Per concludere c’è stata anche una tappa importante ad Alpignano nella quale ho potuto visitare i grandi combattenti della missione. In quel municipio torinese la comunità ha una casa destinata ai missionari anziani che hanno donato tutta la loro vita al Signore e alla missione. Si tratta quindi di un ambiente fatto apposta per il riposo e la tranquillità di persone cariche di anni e con qualche problema di salute. Ne ho trovati tanti: alcuni conosciuti e altri a me sconosciuti. Ma una cosa è chiara: tutti aspettano la corona; perché, come dice l'apostolo Paolo: “Ho combattuto la buona battaglia, ho terminato la mia corsa, ho conservato la fede. Ora mi resta solo la corona di giustizia che il Signore, giusto giudice, mi consegnerà in quel giorno; e non solo a me, ma anche a tutti coloro che attendono con amore la sua manifestazione” (2 Tim 4,7-8). Questa è la sensazione che ho provato parlando con alcuni di loro; sono l’esempio vivente di cosa vuol dire donare la propria vita al Signore! È stato un onore per me averli conosciuti.

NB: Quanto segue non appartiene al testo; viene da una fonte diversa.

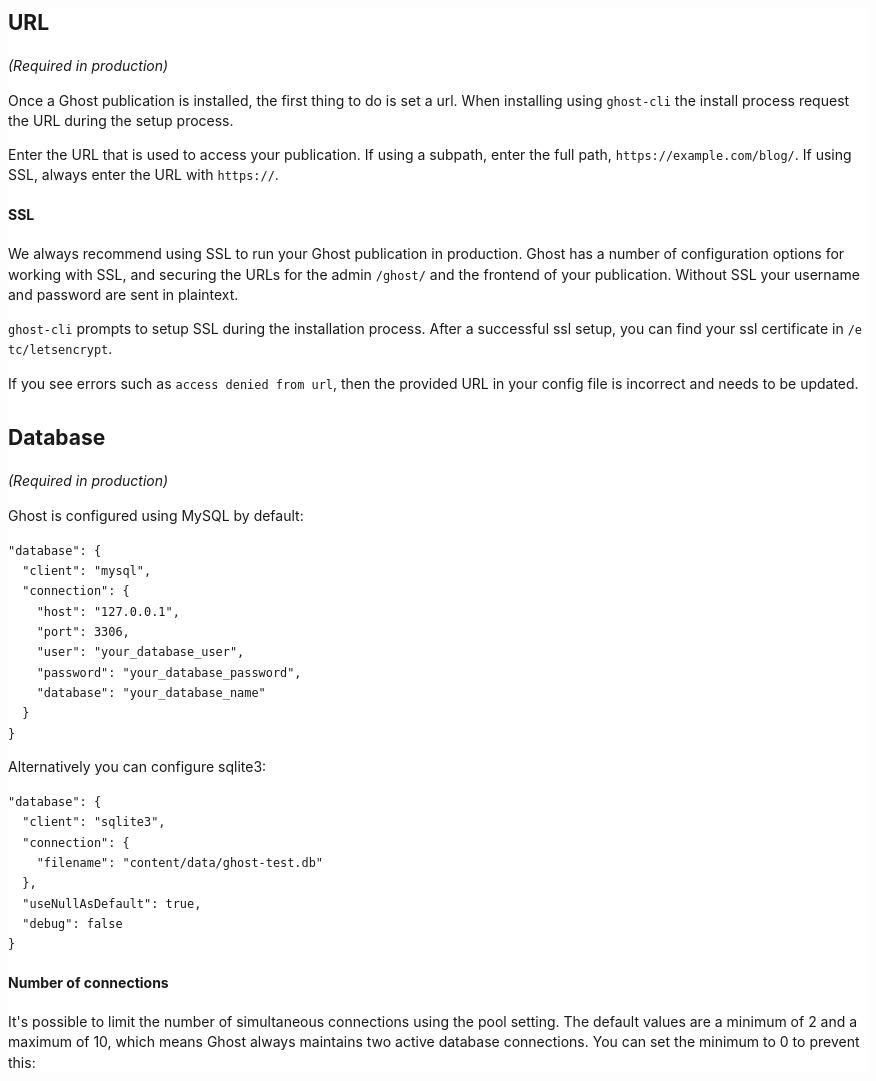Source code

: ## URL

*(Required in production)*

Once a Ghost publication is installed, the first thing to do is set a url. When installing using `ghost-cli` the install process request the URL during the setup process. 

Enter the URL that is used to access your publication. If using a subpath, enter the full path, `https://example.com/blog/`. If using SSL, always enter the URL with `https://`. 

#### SSL 
We always recommend using SSL to run your Ghost publication in production. Ghost has a number of configuration options for working with SSL, and securing the URLs for the admin `/ghost/` and the frontend of your publication. Without SSL your username and password are sent in plaintext. 

`ghost-cli` prompts to setup SSL during the installation process. After a successful ssl setup, you can find your ssl certificate in `/etc/letsencrypt`.

If you see errors such as `access denied from url`, then the provided URL in your config file is incorrect and needs to be updated. 


## Database

*(Required in production)*

Ghost is configured using MySQL by default: 
```
"database": {
  "client": "mysql",
  "connection": {
    "host": "127.0.0.1",
    "port": 3306,
    "user": "your_database_user",
    "password": "your_database_password",
    "database": "your_database_name"
  }
}
```

Alternatively you can configure sqlite3:

```
"database": {
  "client": "sqlite3",
  "connection": {
    "filename": "content/data/ghost-test.db"
  },
  "useNullAsDefault": true,
  "debug": false
}
```

#### Number of connections
It's possible to limit the number of simultaneous connections using the pool setting. The default values are a minimum of 2 and a maximum of 10, which means Ghost always maintains two active database connections. You can set the minimum to 0 to prevent this:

Padre Genaro Ardila, padre Innocent Mbisamulo e padre Edilberto Meza Olivera
Tutte queste esperienze mi hanno rinnovato; arrivare alle fonti ha prodotto in me una importante ricarica spirituale e vocazionale.
Ora mi sto preparando per andare in Congo, la mia nuova destinazione. Posso dire che grazie a questo periodo sabbatico mi sento fresco e pronto ad iniziare una nuova sfida missionaria. Vorrei quindi cogliere l'occasione per ringraziare tutti i confratelli della casa generalizia per avermi accolto. Con loro ho trascorso momenti piacevoli. Ho imparato molto da ciascuno di loro. Vi porterò sempre nelle mie umili preghiere quotidiane.
In particolare, ringrazio padre José Martins Fernandes, superiore della comunità, che per me è stato davvero un padre e mi ha messo in condizione di vivere questo periodo in modo proficuo. E anche Padre Gabriele Casadei, economo della casa, per avermi sempre accolto e servito con un sorriso contagioso e caloroso.
Vorrei anche ringraziare tutti coloro che collaborano alla manutenzione quotidiana della casa: cucina, pulizia delle camere, portineria, lavanderia, giardino. Vi porterò tutti nel mio cuore.
Lo Spirito del nostro Padre Fondatore, che presto sarà proclamato santo, possa sempre mantenerci uniti. Saluto tutti e ci vediamo la prossima volta!
* Padre Innocent Bakwangama Mbisamulo, IMC, missionario nella RD del Congo.